━━━ TEXT

However, many actors work hard to publish their valuable data only in a way
they can control (for instance human-readable). Such API efforts are helpful
to demonstrate that it is impossible to publish data and keep them fenced at
the same time.

------
orf
I wish something like this would use asyncio rather than flask

------
0x006A
somehow misses an option to use local variables, i.e. use the id of the item
to look up related data instead of only info inside of that element.

for the hacker news example that would be needed to parse score and comment
count

------
krisives
Does anyone know a service that does scraping of content behind login gates?

------
yeukhon
This is still somewhat far from what I was hoping to see, but nonetheless a
great inspiration and a good start.

I worked on an a small Firefox plugin whereby would enable visually impaired
users to use firefox and interact with websites using voice. It was a small
attempt and it was not an easy task...

The two biggest challenges were (1) understand the semantics of the website
and (2) interacting with browser.

For challenge one, we can look at the case whereby a div/span/css clickable
button is used instead of using the <button> tag. Traditional reader has tried
its best to figure out how to find these buttons, but nonetheless it still
posts a challenge. “alt” attribute is missing in <imh> tag so no description
when image goes 404. So wouldn’t it be awesome if we can be more responsible
and also provide a standardized markup API so screen readers can use?

━━━━━━
━━━ DATASET EXCERPTS

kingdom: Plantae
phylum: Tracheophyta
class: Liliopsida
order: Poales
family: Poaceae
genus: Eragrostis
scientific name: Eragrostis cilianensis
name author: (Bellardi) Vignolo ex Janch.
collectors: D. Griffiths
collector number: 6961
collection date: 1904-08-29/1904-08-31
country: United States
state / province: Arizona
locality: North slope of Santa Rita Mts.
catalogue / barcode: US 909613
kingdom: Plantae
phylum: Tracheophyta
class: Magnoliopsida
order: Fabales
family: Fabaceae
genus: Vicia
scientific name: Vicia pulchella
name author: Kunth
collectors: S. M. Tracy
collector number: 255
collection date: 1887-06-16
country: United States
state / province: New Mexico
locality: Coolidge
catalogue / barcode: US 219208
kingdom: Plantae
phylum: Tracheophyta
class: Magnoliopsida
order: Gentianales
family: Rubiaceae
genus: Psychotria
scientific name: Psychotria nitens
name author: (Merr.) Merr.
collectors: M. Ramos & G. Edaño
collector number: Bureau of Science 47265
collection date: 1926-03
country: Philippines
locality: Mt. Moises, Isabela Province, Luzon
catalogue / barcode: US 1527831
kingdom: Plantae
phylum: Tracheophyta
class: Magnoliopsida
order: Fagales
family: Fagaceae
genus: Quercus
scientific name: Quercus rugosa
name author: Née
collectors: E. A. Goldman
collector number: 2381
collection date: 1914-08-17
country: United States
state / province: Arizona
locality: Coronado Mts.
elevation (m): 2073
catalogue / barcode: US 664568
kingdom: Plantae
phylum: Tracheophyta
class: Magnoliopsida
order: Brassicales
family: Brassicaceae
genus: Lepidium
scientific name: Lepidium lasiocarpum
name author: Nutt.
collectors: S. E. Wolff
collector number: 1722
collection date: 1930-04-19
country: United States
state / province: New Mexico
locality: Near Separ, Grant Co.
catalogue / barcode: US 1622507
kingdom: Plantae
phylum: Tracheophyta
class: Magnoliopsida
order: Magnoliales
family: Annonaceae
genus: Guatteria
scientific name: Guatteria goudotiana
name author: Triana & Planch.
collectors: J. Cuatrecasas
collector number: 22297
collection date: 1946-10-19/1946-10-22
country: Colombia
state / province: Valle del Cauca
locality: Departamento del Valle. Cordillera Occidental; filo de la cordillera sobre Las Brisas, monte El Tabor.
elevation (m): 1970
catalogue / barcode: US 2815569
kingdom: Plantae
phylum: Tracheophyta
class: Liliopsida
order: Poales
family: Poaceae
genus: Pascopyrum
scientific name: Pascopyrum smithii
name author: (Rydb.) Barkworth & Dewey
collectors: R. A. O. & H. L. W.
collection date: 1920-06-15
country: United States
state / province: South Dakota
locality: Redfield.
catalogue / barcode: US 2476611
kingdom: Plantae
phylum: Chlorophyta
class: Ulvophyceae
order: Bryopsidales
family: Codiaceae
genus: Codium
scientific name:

━━━━━━

#### WHAT TO DO
1 - According to the thread, what were the two biggest challenges in building the Firefox plugin?
2 - For each statement, say whether it agrees with the thread, and quote the words from the thread that decide it.
(a) The Firefox plugin was meant to let visually impaired users interact with websites by voice.
(b) The plugin project is described as an easy task.
(c) One commenter says the hacker news example would need a way to look up related data in order to parse score and comment count.
3 - Reproduce the passage of the thread from "for the hacker" up to and including "behind login gates?".
Use only the thread to complete the work, not the listing.

#### SOLVED PROBLEMS
1 - Understanding the semantics of the website and interacting with the browser.

2 -
(a) Yes: "enable visually impaired users to use firefox and interact with websites using voice"
(b) No: "it was not an easy task"
(c) Yes: "for the hacker news example that would be needed to parse score and comment count"

3 -
for the hacker news example that would be needed to parse score and comment
count

------
krisives
Does anyone know a service that does scraping of content behind login gates?